1From the Department of Pathology, The University of Texas Southwestern Medical School, Dallas (Dr Butt);
2the Department of Cellular and Molecular Biology, The University of Texas Health Science Center at Tyler (Dr Kurdowska);
3and the Departments of Pathology and Laboratory Services, The University of Texas Medical Branch, Galveston (Dr Allen).
Acute lung injury (ALI) and acute respiratory distress syndrome (ARDS) are a continuum of lung changes arising from a wide variety of lung injuries, frequently resulting in significant morbidity and frequently in death. Research regarding the molecular pathophysiology of ALI/ARDS is ongoing, with the aim toward developing prognostic molecular biomarkers and molecular-based therapy.
To review the clinical, radiologic, and pathologic features of ALI/ARDS; and the molecular pathophysiology of ALI/ARDS, with consideration of possible predictive/prognostic molecular biomarkers and possible molecular-based therapies.

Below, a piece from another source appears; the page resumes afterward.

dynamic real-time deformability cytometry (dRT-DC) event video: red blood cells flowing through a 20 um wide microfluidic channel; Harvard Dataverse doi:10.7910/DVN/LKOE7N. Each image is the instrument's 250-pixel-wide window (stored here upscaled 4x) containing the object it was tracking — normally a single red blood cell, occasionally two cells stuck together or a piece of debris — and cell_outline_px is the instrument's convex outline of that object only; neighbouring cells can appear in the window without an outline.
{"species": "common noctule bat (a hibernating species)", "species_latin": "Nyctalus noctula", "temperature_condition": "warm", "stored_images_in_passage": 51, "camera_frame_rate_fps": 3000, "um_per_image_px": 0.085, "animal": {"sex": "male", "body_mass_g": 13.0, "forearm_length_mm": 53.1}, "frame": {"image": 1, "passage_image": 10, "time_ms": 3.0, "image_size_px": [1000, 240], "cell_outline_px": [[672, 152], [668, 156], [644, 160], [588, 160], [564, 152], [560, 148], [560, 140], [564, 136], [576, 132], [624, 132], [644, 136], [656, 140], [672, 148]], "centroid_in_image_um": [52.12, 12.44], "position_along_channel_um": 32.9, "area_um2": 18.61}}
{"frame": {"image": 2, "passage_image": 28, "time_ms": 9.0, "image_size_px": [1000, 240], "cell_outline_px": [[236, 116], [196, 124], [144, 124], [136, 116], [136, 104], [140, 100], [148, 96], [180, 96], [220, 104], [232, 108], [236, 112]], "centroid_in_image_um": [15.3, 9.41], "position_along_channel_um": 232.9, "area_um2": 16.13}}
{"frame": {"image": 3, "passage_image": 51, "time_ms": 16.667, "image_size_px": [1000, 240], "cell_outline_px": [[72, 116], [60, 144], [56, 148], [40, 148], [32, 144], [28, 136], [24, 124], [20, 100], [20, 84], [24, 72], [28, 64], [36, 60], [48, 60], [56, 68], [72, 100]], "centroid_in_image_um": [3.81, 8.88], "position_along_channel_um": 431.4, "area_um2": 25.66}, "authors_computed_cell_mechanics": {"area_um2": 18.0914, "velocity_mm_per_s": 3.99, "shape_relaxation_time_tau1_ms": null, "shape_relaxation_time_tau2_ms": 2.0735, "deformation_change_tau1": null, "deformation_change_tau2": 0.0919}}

Examination of the English-language medical literature regarding ALI and ARDS.
ARDS is primarily a clinicoradiologic diagnosis; however, lung biopsy plays an important diagnostic role in certain cases. A significant amount of progress has been made in the elucidation of ARDS pathophysiology and in predicting patient response, however, currently there is no viable predictive molecular biomarkers for predicting the severity of ARDS, or molecular-based ARDS therapies. The proinflammatory cytokines TNF-α (tumor necrosis factor α), interleukin (IL)-1β, IL-6, IL-8, and IL-18 are among the most promising as biomarkers for predicting morbidity and mortality.